> **TEXT FOR ANALYSIS**:
☆ ☆ ☆ ☆ ☆

Ketamine, originally developed as an anesthetic, has gained attention over the past two decades for its ability to produce rapid antidepressant effects in individuals who have not responded to conventional treatments. Unlike standard antidepressants that can take weeks to work, a single infusion of ketamine can sometimes lift mood within hours. A significant drawback, however, is that these benefits are often short-lived, typically fading within a week.

This has led to the widespread practice of administering a series of infusions to sustain the positive effects. A central challenge in studying ketamine is its distinct psychological effects, such as feelings of dissociation or detachment from reality. When compared to an inactive placebo like a saline solution, it is very easy for participants and researchers to know who received the active drug, potentially creating strong expectancy effects that can inflate the perceived benefits.

To address this, the researchers designed their study to use an “active” placebo, a drug called midazolam, which is a sedative that produces noticeable effects of its own, making it a more rigorous comparison.

“Ketamine has attracted a lot of interest as a rapidly-acting antidepressant but it has short-lived effects. Therefore, its usefulness is quite limited. Despite this major limitation, ketamine is increasingly being adopted as an off-label treatment for depression, especially in the USA,” said study author Declan McLoughlin, a professor at Trinity College Dublin.

☆ ☆ ☆ ☆ ☆

According to the ketamine text, what drug did the researchers use as an active placebo? Work only from the text above.

> **Stored data**:

☆ ☆ ☆ ☆ ☆

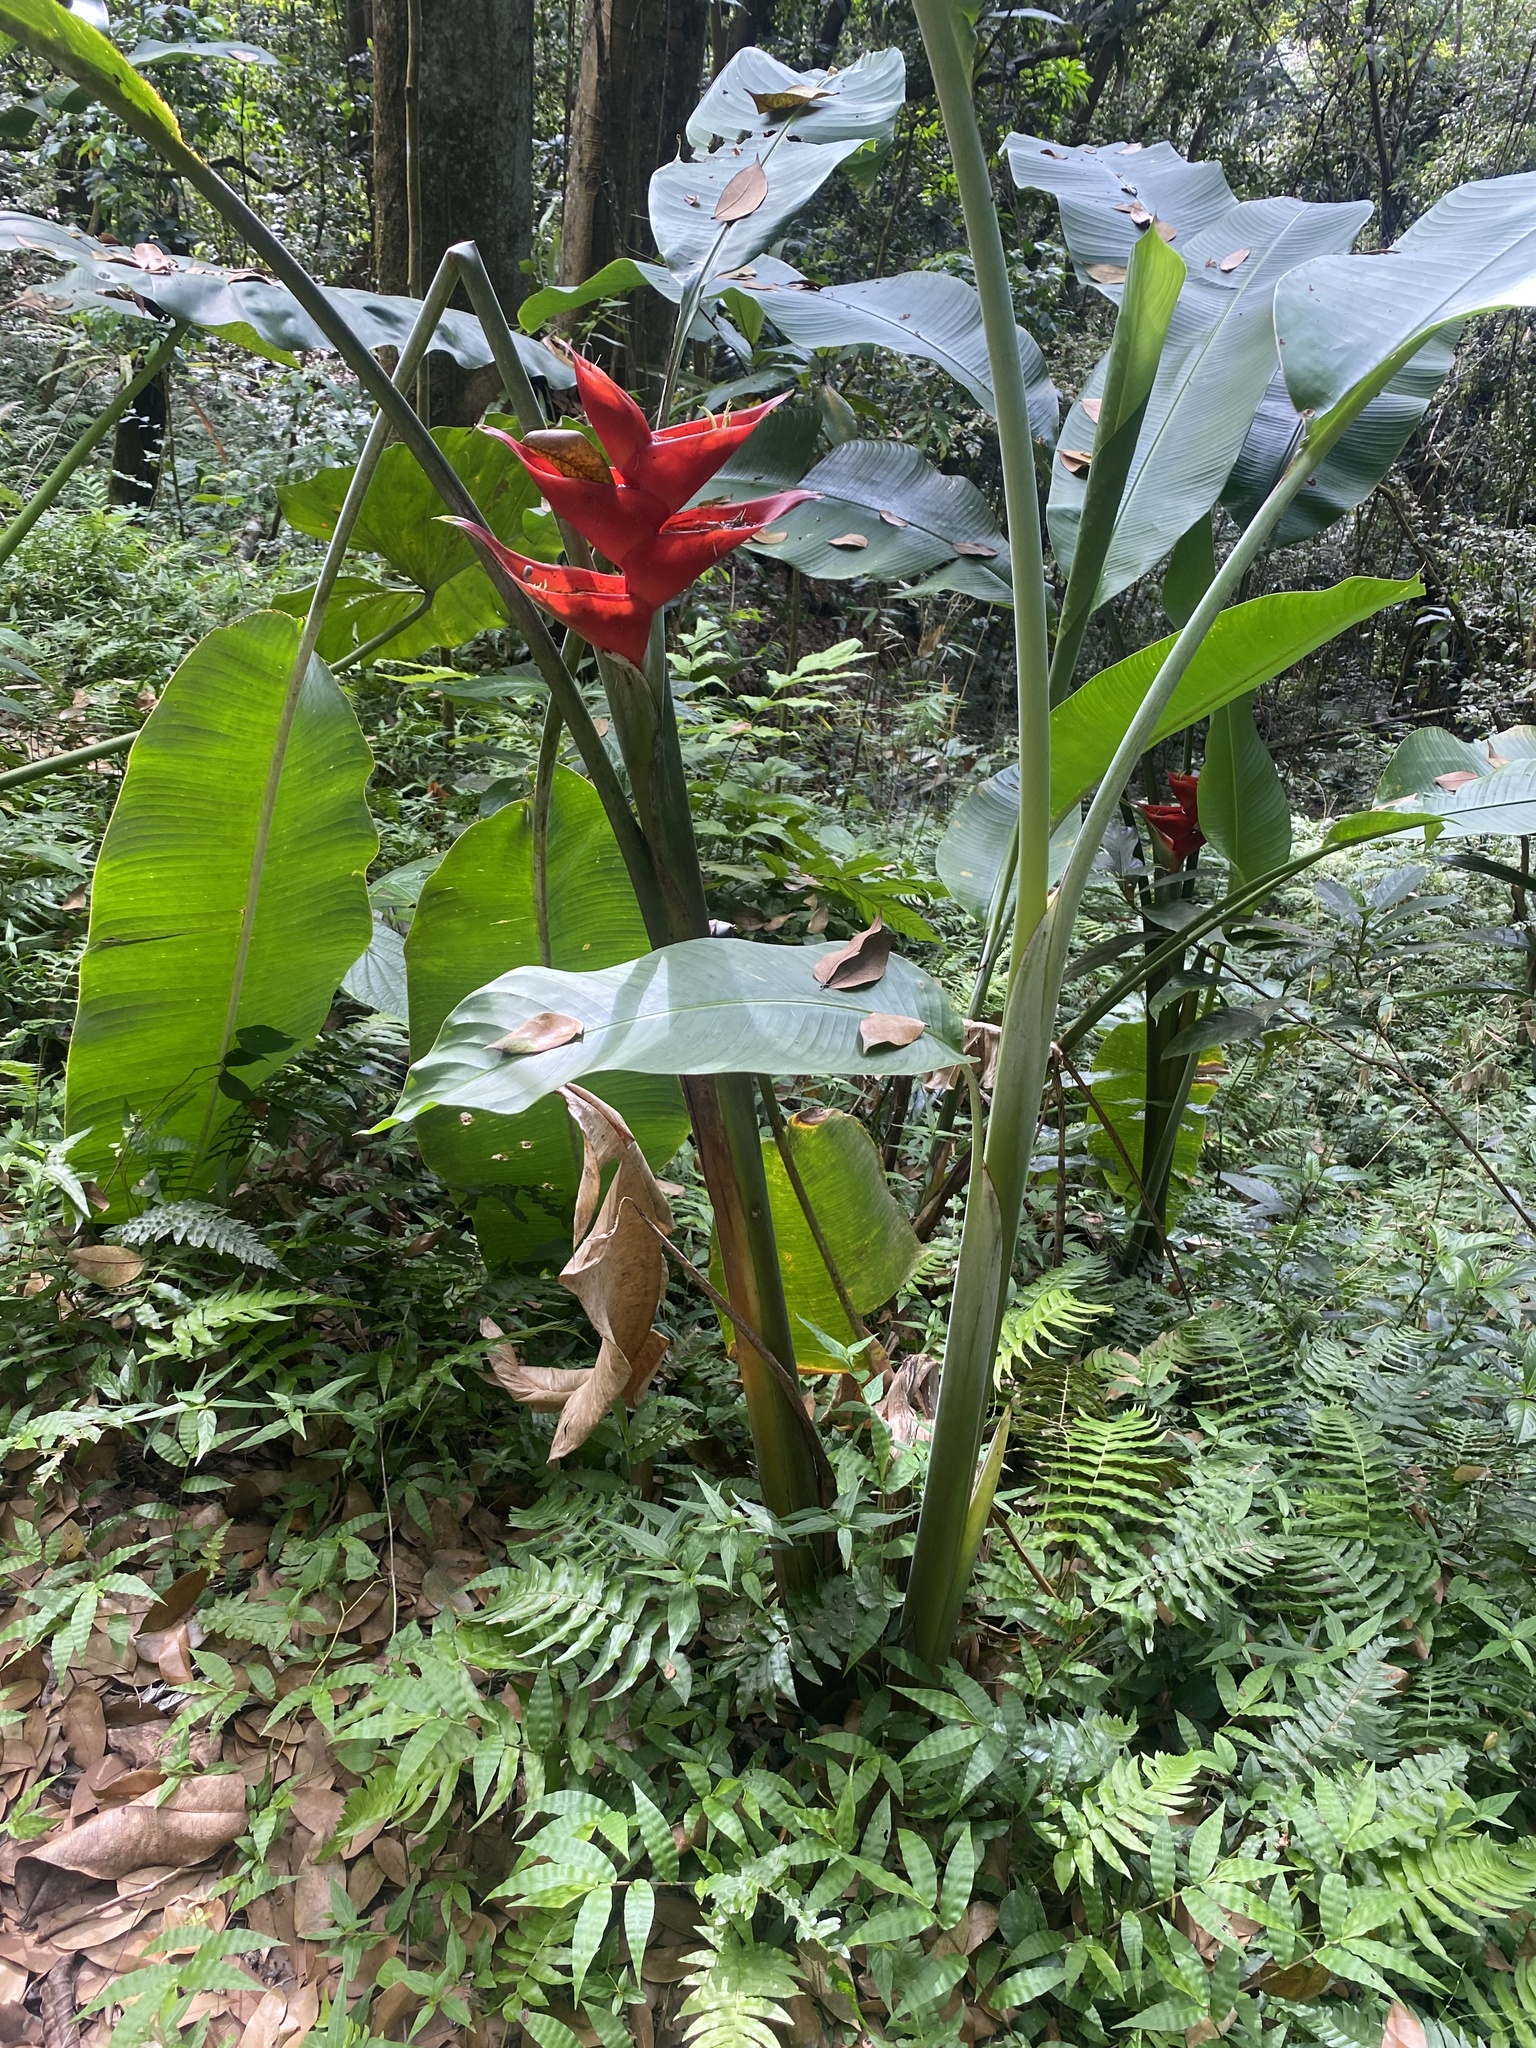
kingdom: Plantae
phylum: Tracheophyta
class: Liliopsida
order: Zingiberales
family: Heliconiaceae
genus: Heliconia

☆ ☆ ☆ ☆ ☆

> **ANSWER TO THIS EXERCISE**:
Midazolam, a sedative that produces noticeable effects of its own.